Lighting is a real issue if you are doing anything involving video or pictures.
While incandescent and halogen are more broad-spectrum, they are also good for heating in winter!
The main problem is the spectrum of light that lower-powered lights emit. CFLs and LEDs are not even-spectrum devices, with definite peaks in their output. So when you buy say 4000K lights, that being a measure of the blue to red ratio only, colours can look quite different under them, depending upon whether you are looking at them directly or viewing what the camera sees, due to differences in the receiving spectral response. Our video-cam is a Panasonic HDC-HS700 -- top of the line consumer device when we bought it, with separate R, G and B sensors.
You can do your white balance, but that does not stop the misrepresentation of colours. To illustrate, we use CLF 4100K globes in the studio where we record audio and YouTube videos, where:
a) May hair is greyish, but it comes out a flattering dark, almost looking suspiciously like I dye it!

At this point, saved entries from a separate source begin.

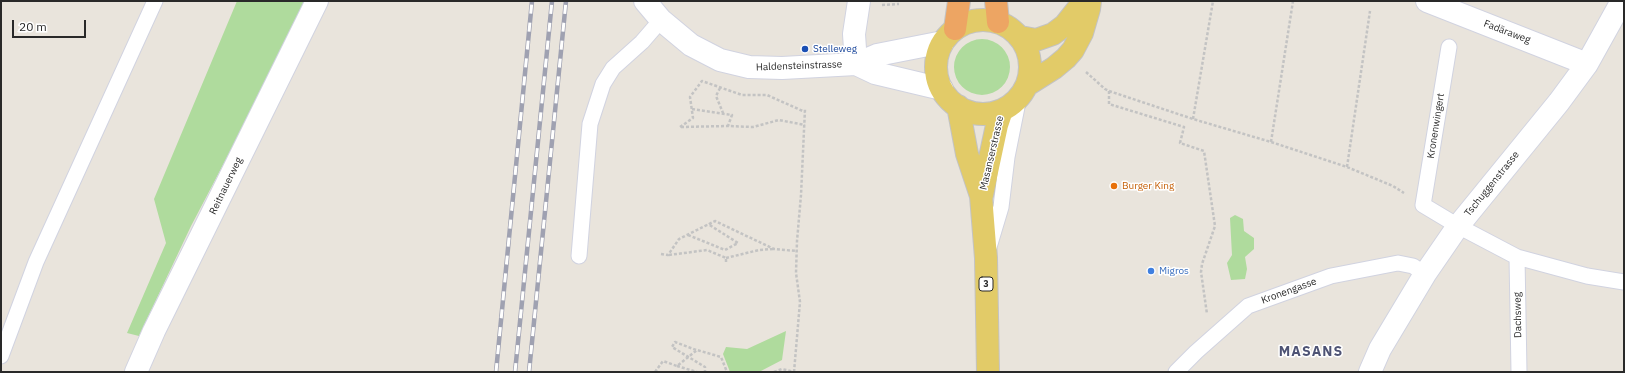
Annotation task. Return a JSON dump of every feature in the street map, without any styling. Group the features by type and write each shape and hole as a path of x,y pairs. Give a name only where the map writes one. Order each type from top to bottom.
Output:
{"highway":[{"path":"949,36 959,1"},
{"path":"996,1 998,22"}],"main road":[{"path":"1020,37 1036,40 1054,34 1065,26 1084,1"},
{"path":"1016,97 1030,72 1030,60 1027,48 1020,37 1010,28 998,22 984,20 969,22 949,36 938,54 936,66 942,89 949,99 968,111 991,113 1016,97 1066,58 1073,50 1082,33 1087,18 1090,1"},
{"name":"Masanserstrasse","path":"981,196 989,155 997,125 1016,97"},
{"name":"Masanserstrasse","path":"958,106 967,154 981,196 986,258 988,372"}],"street":[{"name":"Reitnauerweg","path":"136,372 154,331 317,1"},
{"name":"Haldensteinstrasse","path":"645,1 661,20 696,48 720,60 749,67 782,68 856,64 877,55 949,36"},
{"path":"856,64 854,34 858,1"},
{"name":"Fadäraweg","path":"1427,1 1587,64"},
{"name":"Tschuggenstrasse","path":"1370,372 1380,349 1425,274 1458,226 1554,108 1587,64 1622,1"},
{"name":"Haldensteinstrasse","path":"856,64 875,73 942,89"}],"lane":[{"path":"1,356 36,262 155,1"},
{"path":"579,256 590,124 603,84 613,68 642,42 661,20"},
{"name":"Kronenwingert","path":"1423,205 1449,47"},
{"path":"986,258 1001,206 1016,97"},
{"path":"1423,205 1458,226 1517,257 1587,276 1624,282"},
{"name":"Dachsweg","path":"1517,257 1519,372"},
{"name":"Kronengasse","path":"1176,372 1248,306 1331,276 1398,263 1413,266 1425,274"}],"path":[{"path":"1193,119 1213,1"},
{"path":"1271,142 1293,1"},
{"path":"882,5 899,4"},
{"path":"1347,167 1370,11"},
{"path":"1084,70 1105,89 1193,119 1271,142 1347,167 1393,186 1423,205"},
{"path":"774,372 782,369 794,372 800,302 796,273 805,125 805,110 768,95 742,95 702,81 690,97 693,118 680,127 754,127 779,120 805,125"},
{"path":"720,88 716,96 723,113"},
{"path":"1109,90 1109,104 1184,127 1180,143 1204,151 1216,226 1202,264 1201,272 1211,339"},
{"path":"692,109 732,115 728,126"},
{"path":"668,255 678,239 715,221 774,249"},
{"path":"687,235 725,250 738,243 707,224"},
{"path":"661,254 668,255 707,250 726,258 759,250 774,249 797,251"},
{"path":"726,258 726,263"},
{"path":"704,372 705,367 672,347 675,342 721,357 727,372"},
{"path":"677,366 697,350"},
{"path":"655,372 663,362 697,372"}],"green space":[{"path":"237,1 309,1 191,226 139,336 127,333 166,243 154,199"},
{"path":"976,39 988,39 998,43 1006,51 1010,61 1010,73 1006,83 998,91 988,95 976,95 966,91 958,83 954,73 954,61 958,51 966,43"},
{"path":"1235,215 1243,219 1244,231 1254,238 1254,249 1245,257 1247,269 1245,279 1231,280 1227,263 1232,255 1230,218"},
{"path":"786,331 782,360 759,372 730,372 723,354 726,347 747,349"}],"railway":[{"path":"496,372 532,1"},
{"path":"515,372 552,1"},
{"path":"529,372 566,1"}],"place":[{"name":"Stelleweg","path":"805,49"},
{"name":"Burger King","path":"1114,186"},
{"name":"Migros","path":"1151,271"}],"district":[{"name":"MASANS","path":"1311,352"}]}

b) We have RGB LED strips to throw a tinge to the edges of the white backdrop, but red hardly registers and blue over-registers on the camera.
In sunlight, the camera shows colours fine.
I would imagine that even wide-colour-gamut monitors would mis-register colours under these lights. Calibrating them without catering for the ambient light would be pointless. My calibration device definitely does not cater for that.
Unfortunately, while I have a wide range of skills, accurate colour representation eludes me at this time. At the moment, I am content to have found a particular working arrangement that caters for our limited performance scenarios.
I would definitely appreciate any suggestions as to better low-powered lighting devices.